* WORK INSTRUCTIONS
Copy the passage below on standing up for yourself word for word, starting at the words "We do not need" and ending after "believe in ourselves.".

* SOURCE

____________________

“Never be bullied into silence. Never allow yourself to be made a victim. Accept no one’s definition of your life, but define yourself.” ~ Harvey Forbes Fierstein….
Standing up for ourselves and for our beliefs is not always easy–many individuals have great difficulty doing so even when the consequences of not doing so directly affect them in very negative ways. But we are defined by our actions. And when we let others determine our actions by paying attention to what they say, or choose inaction out of fear or embarrassment–even if unintentional or involuntary–we diminish our lives and our purpose.
We do not need to let others bully us into silence–we are beautiful creations of a loving God, empowered with a voice that is both significant and unique. And we have been gifted a mind that is ours alone–no one else can be who we are. We possess talents and abilities that hold limitless potential to define our lives and who we are in whatever ways we so choose–no one else can tell us who, what, or how we should be, unless we let them. We have to stand up and believe in ourselves.

____________________

* MATERIAL
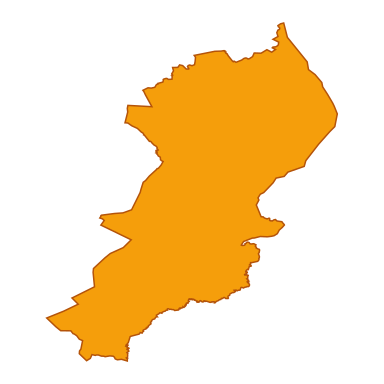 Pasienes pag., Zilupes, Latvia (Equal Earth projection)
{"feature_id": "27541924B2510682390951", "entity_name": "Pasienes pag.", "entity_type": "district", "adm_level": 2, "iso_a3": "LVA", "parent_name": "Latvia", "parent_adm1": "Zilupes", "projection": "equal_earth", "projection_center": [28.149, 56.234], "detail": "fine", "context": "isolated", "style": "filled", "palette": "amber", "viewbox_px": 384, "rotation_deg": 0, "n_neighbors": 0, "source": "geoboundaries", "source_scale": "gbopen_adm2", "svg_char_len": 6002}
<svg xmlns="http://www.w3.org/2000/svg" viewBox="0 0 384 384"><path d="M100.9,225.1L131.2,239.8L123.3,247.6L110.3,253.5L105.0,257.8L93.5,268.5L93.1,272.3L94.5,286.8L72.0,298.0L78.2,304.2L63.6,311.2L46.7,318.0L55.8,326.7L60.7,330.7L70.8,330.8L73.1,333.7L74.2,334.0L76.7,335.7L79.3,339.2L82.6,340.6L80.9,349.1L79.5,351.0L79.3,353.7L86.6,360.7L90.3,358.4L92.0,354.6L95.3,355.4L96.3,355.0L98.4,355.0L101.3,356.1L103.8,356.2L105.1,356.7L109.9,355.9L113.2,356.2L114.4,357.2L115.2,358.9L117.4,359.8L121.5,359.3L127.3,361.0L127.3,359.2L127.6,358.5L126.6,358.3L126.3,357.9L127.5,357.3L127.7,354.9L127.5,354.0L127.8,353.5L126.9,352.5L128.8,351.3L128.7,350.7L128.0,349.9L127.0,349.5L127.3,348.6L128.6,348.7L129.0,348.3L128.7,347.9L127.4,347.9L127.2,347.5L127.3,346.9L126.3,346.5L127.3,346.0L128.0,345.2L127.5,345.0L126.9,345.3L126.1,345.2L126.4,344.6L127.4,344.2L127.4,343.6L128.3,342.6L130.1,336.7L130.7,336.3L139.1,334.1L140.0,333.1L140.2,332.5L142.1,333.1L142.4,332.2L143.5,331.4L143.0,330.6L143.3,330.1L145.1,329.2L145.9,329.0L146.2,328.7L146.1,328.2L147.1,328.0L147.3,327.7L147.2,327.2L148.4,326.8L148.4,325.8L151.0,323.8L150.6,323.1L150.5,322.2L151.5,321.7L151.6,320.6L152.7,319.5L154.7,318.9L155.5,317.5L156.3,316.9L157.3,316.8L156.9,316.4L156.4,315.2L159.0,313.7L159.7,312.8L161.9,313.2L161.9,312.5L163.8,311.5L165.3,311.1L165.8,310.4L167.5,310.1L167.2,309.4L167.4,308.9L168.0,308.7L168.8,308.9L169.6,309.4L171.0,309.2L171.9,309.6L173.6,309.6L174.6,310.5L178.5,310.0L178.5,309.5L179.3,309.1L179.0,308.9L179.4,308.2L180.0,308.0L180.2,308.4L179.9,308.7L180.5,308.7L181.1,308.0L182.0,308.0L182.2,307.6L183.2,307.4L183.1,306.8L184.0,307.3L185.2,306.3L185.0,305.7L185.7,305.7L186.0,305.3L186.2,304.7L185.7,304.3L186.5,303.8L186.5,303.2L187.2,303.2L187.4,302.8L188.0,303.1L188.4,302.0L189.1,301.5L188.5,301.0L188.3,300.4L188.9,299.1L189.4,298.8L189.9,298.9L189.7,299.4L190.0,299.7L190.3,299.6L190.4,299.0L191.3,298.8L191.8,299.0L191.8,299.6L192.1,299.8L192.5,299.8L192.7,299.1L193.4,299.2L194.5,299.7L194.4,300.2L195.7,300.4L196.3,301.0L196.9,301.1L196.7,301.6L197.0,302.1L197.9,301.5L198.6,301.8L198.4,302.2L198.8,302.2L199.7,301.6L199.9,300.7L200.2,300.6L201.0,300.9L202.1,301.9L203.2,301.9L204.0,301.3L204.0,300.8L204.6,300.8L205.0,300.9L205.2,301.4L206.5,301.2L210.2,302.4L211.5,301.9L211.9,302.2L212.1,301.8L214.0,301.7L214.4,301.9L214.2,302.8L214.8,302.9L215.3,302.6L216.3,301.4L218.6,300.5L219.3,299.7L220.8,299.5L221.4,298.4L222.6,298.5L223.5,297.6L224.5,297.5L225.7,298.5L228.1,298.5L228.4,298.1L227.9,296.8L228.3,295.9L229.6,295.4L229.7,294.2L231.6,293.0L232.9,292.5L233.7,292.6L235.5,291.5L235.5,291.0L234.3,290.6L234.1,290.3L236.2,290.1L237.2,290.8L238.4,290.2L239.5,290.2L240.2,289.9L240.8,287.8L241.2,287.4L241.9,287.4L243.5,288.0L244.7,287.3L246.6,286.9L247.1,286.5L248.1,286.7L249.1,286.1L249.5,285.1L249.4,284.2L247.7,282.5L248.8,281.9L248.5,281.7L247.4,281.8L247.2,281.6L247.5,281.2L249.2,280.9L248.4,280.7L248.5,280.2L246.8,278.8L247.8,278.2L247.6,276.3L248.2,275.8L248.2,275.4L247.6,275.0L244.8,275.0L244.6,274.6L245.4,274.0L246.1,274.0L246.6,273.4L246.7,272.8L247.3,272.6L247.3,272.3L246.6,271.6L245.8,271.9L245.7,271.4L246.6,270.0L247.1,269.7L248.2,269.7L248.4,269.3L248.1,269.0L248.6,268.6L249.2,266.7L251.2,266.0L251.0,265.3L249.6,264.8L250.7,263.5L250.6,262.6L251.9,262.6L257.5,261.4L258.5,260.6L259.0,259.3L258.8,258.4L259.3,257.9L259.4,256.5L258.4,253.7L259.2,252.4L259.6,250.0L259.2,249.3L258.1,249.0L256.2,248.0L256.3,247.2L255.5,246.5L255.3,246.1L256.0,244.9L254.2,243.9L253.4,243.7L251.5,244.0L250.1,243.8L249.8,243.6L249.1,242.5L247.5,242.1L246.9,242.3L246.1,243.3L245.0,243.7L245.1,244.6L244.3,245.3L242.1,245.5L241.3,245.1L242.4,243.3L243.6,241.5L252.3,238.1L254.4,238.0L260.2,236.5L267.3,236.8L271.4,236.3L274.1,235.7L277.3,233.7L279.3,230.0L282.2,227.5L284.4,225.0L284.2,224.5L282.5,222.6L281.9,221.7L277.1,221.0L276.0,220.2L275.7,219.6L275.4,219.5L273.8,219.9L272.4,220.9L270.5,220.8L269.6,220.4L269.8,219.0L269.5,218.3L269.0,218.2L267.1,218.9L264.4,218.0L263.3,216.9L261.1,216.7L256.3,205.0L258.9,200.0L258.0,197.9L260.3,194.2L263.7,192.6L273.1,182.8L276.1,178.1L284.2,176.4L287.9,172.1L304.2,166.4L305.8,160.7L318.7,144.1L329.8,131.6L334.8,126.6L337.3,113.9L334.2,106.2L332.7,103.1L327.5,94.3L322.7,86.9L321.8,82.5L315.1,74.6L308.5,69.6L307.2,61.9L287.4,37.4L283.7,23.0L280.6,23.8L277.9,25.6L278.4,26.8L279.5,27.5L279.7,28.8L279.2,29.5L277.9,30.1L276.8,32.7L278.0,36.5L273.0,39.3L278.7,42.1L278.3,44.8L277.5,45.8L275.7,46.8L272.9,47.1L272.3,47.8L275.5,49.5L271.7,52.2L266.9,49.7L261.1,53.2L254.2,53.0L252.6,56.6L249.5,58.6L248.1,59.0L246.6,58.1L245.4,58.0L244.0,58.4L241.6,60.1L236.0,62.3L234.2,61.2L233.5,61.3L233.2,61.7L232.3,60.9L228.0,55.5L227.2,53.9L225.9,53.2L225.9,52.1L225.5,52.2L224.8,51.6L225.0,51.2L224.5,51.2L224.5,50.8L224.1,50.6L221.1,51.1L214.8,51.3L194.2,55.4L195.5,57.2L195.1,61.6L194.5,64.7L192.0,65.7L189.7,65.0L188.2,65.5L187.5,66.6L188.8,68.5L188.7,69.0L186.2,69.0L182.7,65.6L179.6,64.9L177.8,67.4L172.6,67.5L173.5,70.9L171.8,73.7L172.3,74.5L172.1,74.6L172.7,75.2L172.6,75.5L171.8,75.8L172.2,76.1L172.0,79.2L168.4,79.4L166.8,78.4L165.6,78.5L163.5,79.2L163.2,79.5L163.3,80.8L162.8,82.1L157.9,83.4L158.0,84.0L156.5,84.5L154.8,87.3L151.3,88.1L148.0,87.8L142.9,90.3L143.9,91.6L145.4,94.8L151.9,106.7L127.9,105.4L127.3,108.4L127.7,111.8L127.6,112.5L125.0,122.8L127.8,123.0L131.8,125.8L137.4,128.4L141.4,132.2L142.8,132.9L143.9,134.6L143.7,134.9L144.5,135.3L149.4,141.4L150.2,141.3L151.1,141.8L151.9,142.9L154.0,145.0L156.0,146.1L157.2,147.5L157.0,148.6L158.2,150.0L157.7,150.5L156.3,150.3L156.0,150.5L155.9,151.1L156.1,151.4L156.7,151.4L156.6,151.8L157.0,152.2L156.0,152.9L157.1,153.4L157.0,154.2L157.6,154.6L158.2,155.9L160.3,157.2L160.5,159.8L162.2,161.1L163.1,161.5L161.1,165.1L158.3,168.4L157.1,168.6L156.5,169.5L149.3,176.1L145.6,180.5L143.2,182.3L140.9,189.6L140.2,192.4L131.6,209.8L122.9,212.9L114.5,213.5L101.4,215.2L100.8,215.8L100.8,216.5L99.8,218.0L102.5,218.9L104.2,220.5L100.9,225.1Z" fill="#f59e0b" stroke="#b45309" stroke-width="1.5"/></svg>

____________________

* SOLUTION FOR THIS PROBLEM
We do not need to let others bully us into silence–we are beautiful creations of a loving God, empowered with a voice that is both significant and unique. And we have been gifted a mind that is ours alone–no one else can be who we are. We possess talents and abilities that hold limitless potential to define our lives and who we are in whatever ways we so choose–no one else can tell us who, what, or how we should be, unless we let them. We have to stand up and believe in ourselves.